Advances in technology and research mean we live in an age with precision medicine at the forefront of healthcare, yet paradoxically the use of race as a biological variable in medical practice and biomedical research has yet to become obsolete. In today’s Chair’s Invited Session on “Race, Genomics and Medicine,” conference attendees will be able to dive deep into the history of race-based medicine and how the genomics era is about to change a long history of misconceptions.

The use of race in medicine and research is a controversial topic. Race has been used historically not only to construct a social hierarchy but also in science and medicine to categorize patients into “like” groups, albeit for different intentions. The intended utility was to aid the physician in arriving at an accurate diagnosis based on the presumption that grouping people by race is a reasonable estimate of common genetic makeup. To this day, medical practice uses race on a day-to-day basis, from calculating estimated glomerular filtration rate and assessing the risk of cardiovascular disease to predicting the pharmacology of drugs.

However, in the post-genomic era, using race as a biological category looks archaic, not to mention scientifically inaccurate, as race is not something that can be measured objectively. In the session, Issac Kahone, MD, PhD, will explain how many of the genetic variants that today guide care decisions have a geographic origin. Researchers have demonstrated that genetic variants also are affected by lifestyle and current—not past—geography.

The idea of race itself can be problematic, according to Eric Green, MD, PhD. He will discuss how race is a fluid social construct that has changed over time.

A more accurate model uses each individual’s clinical presentation, genomic makeup, and social and environmental context to personalize their care in a more precise fashion, Green will explain. He will also show how to provide optimal treatment and understand the risk of disease. It is better to determine the genomic variants rather than make inferences from an individual’s race.

While relying on race to make medical decisions can result in patient harm, it is equally important to pay attention to the resultant healthcare inequities. For instance, it has become apparent in the opioid crisis that clinicians are less likely to prescribe pain medications to black patients than to white patients.

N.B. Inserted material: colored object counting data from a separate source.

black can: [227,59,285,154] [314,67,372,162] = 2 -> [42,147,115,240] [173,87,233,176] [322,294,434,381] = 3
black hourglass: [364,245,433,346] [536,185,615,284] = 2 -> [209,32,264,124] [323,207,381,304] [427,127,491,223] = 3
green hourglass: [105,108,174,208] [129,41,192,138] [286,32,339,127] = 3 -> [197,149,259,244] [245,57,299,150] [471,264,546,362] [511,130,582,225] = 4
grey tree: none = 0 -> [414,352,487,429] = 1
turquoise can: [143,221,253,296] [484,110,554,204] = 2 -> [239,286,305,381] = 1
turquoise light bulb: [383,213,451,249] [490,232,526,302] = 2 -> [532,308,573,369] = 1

Jay Kaufman, PhD, will explore how pharmaceutical companies have used race as a proxy to genetic variation to market race-specific drugs. For example, “BiDil”, a drug treatment used to treat congestive heart failure (CHF), has been marketed specifically for black people. Kaufman will emphasize that no published trial ever demonstrated effectiveness for specific racial groups, yet the Food and Drug Administration approved this drug in 2005 for treatment of black people with CHF, setting a precedent for perpetuating race-based medicine.

So what can we expect from the scientific community in challenging the flawed concept of race as a proxy to genetic variability? Attendees will hear Green and other speakers describe how genomics researchers have recognized the gaps in knowledge and historical biases about many ancestral populations, and how large efforts are being made in gathering primary data around the frequency of variants in diverse populations.

Currently, repositories overwhelmingly represent people of European ancestry, and organizations such as the National Institutes of Health and the Welcome Trust are building research capacity in Africa with African scientists. Similarly, the National Institutes of Health and National Human Genome Research Institute are supporting programs that encourage research, training, and public engagement in genomic research in all patient populations.